For the reaction of 1,3-butadiene with DBr (D = heavy hydrogen), I found that several possible products could be formed.

Kinetic products

A pair of enantiomers is formed. One of the pi bonds attacks the heavy proton and the leaving group, bromide anion, comes back around to take care of the allylic carbocation. Because the bromide can attack from both above and below the plane of the carbocation, both enantiomers are formed.

Thermodynamic products

2) Now, because there is resonance, the carbocation possesses partial primary allylic carbocation character. As a result, bromide anion may also attack at a different position. This results in an internal alkene - the more stable alkene (the Zaitsev alkene).

Diastereomers are formed as well because single bonds can rotate, and the partial, terminal double bond can be "flipped" upward in the resonance depiction (I know that resonance depictions do not exist independently; hence "partial"). This allows the Z alkene to be formed in addition to the E alkene, as illustrated by my mechanism.

Questions

1) Are the products all valid and correctly categorized?

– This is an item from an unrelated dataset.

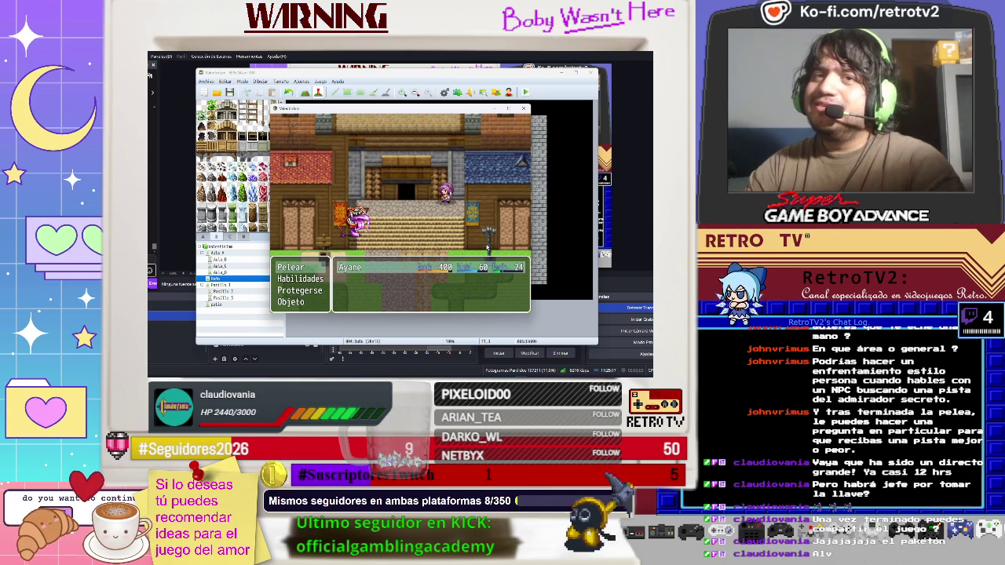
- Attack Buzon with Pelear and let the turn play out
{"action": "key", "text": "Return"}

2) Is the E and Z isomer each produced, and in the way I think both are produced?

Answer 1

You have only considered reaction from the s-trans (here the prefix "s" is used to describe the arrangement of substituents around the central "single" bond) conformation of 1,3-butadiene, where the 2 double bonds are in a trans relationship about the central single bond. The s-trans conformation is in equilibrium with the s-cis conformation. The s-cis conformation can also react to produce the terminal olefin, but also (by the mechanism you described) it can react to produce the z 2-butene as one of its kinetic products. Hence, all 3 butenes (1-butene and e and z 2-butene) can be formed as the kinetic products.